* **DATA SUPPLIED**:
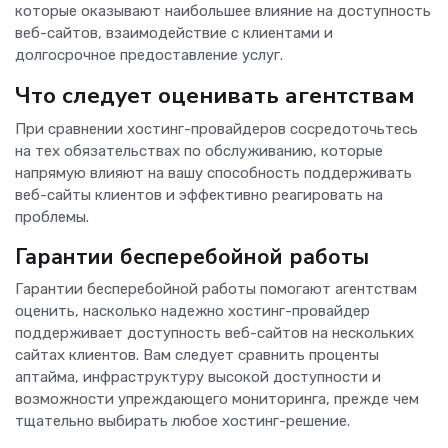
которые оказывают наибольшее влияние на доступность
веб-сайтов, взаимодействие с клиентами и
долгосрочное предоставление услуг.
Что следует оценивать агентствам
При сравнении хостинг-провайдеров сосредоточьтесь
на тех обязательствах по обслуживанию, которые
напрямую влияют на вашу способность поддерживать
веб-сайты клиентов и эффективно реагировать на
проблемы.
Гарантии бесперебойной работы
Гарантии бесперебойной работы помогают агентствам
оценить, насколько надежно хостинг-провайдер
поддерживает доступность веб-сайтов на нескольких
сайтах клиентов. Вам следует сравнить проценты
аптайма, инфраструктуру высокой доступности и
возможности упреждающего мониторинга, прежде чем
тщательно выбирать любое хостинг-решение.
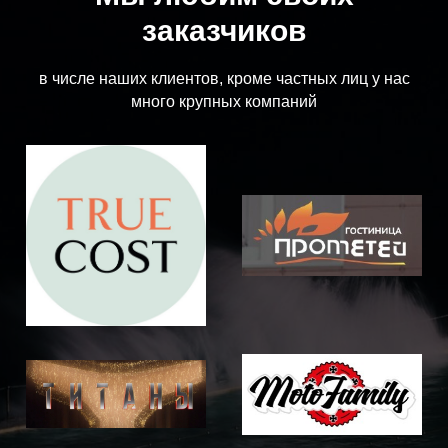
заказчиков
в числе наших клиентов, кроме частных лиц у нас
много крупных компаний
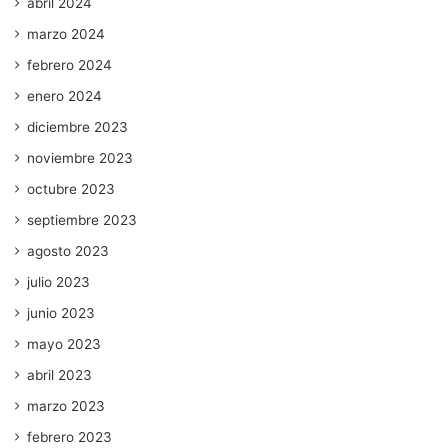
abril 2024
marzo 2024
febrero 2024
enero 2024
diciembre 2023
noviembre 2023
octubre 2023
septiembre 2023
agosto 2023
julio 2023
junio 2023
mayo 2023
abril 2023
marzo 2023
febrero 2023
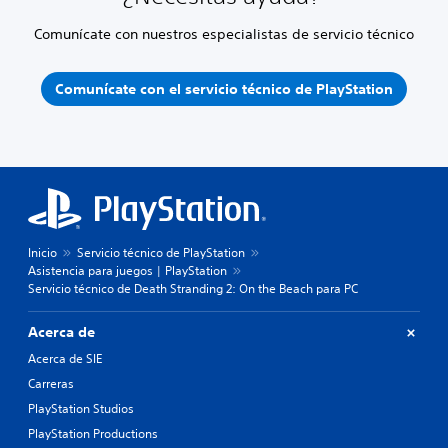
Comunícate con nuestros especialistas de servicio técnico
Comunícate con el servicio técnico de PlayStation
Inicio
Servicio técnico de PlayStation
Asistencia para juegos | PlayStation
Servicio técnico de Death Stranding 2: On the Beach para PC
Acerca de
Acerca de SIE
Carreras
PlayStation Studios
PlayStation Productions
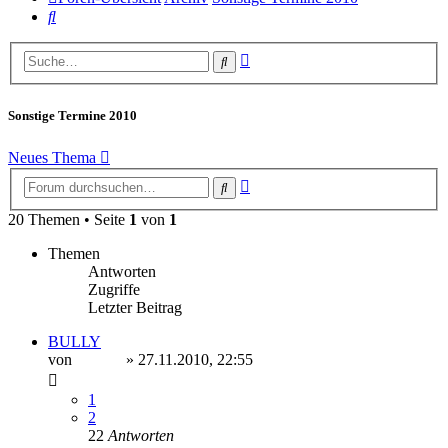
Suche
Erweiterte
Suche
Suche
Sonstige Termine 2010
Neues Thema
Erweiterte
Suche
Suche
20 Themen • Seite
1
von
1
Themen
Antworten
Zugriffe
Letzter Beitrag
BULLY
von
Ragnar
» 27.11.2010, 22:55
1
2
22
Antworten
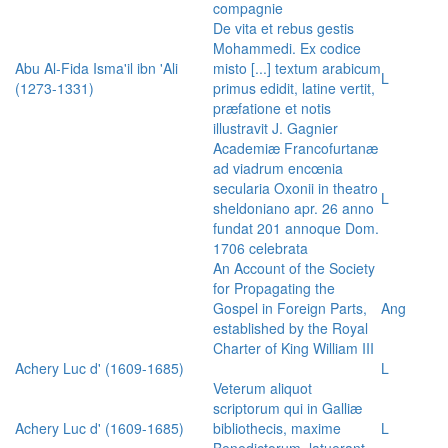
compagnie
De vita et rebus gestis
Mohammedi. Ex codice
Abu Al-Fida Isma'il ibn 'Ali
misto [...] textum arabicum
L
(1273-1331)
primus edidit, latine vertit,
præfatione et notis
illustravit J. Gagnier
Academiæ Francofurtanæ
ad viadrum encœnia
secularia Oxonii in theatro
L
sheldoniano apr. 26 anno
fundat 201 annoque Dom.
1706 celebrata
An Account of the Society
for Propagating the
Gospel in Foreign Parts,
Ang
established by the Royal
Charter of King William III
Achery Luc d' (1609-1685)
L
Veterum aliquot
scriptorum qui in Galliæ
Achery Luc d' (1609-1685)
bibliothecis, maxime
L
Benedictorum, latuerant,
* * *
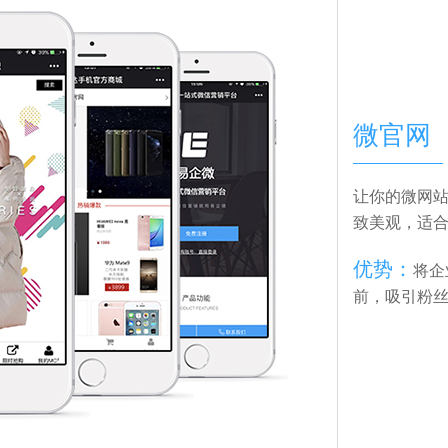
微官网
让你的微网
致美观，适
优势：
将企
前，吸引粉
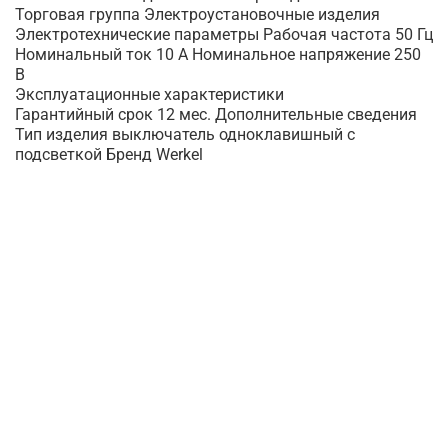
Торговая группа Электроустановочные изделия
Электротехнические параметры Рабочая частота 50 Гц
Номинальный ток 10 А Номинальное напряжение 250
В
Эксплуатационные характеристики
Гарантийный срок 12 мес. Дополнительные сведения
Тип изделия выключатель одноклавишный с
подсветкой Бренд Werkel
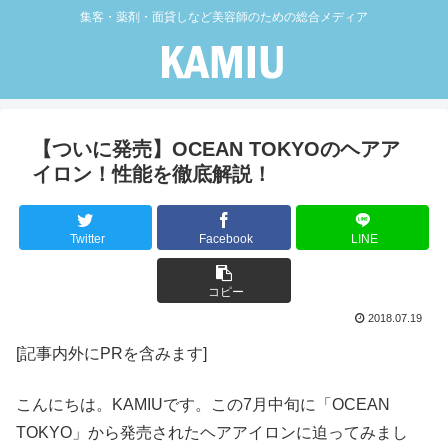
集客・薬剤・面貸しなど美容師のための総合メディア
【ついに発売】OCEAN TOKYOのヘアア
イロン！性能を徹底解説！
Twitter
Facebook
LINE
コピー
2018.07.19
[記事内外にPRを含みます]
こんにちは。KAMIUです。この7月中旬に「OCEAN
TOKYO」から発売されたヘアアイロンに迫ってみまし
...
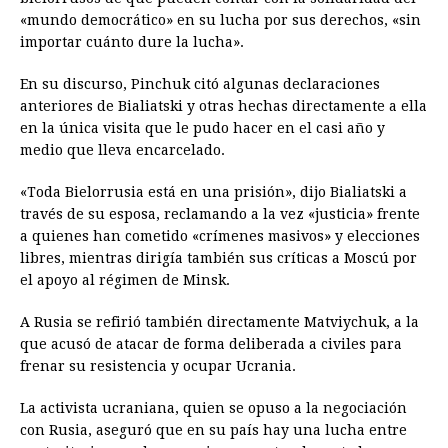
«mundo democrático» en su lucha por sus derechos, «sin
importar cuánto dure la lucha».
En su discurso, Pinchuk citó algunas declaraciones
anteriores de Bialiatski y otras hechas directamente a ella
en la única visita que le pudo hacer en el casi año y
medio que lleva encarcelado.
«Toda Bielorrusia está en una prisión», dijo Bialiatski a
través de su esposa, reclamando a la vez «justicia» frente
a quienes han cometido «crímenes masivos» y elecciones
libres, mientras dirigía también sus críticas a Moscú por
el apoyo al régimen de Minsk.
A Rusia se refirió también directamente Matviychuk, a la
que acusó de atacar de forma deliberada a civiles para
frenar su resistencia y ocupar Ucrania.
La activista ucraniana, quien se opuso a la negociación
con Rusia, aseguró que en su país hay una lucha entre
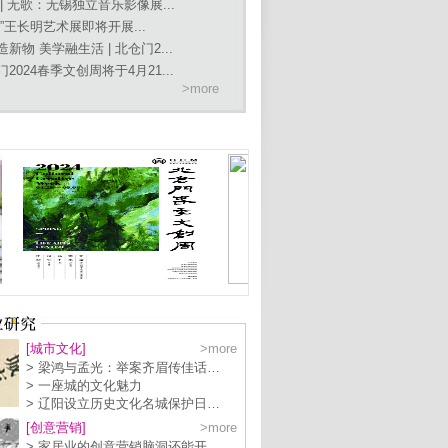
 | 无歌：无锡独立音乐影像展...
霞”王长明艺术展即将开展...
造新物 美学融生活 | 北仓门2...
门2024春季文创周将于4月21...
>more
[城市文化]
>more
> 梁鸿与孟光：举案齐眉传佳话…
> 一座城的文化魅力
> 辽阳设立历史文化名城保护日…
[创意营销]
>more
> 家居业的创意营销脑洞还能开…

* **WORK ORDER**:
Which lines of the listing above contain the word "lucha"? Copy each of them in full.

* **RESULT FOR THIS EXERCISE**:
«mundo democrático» en su lucha por sus derechos, «sin
importar cuánto dure la lucha».
con Rusia, aseguró que en su país hay una lucha entre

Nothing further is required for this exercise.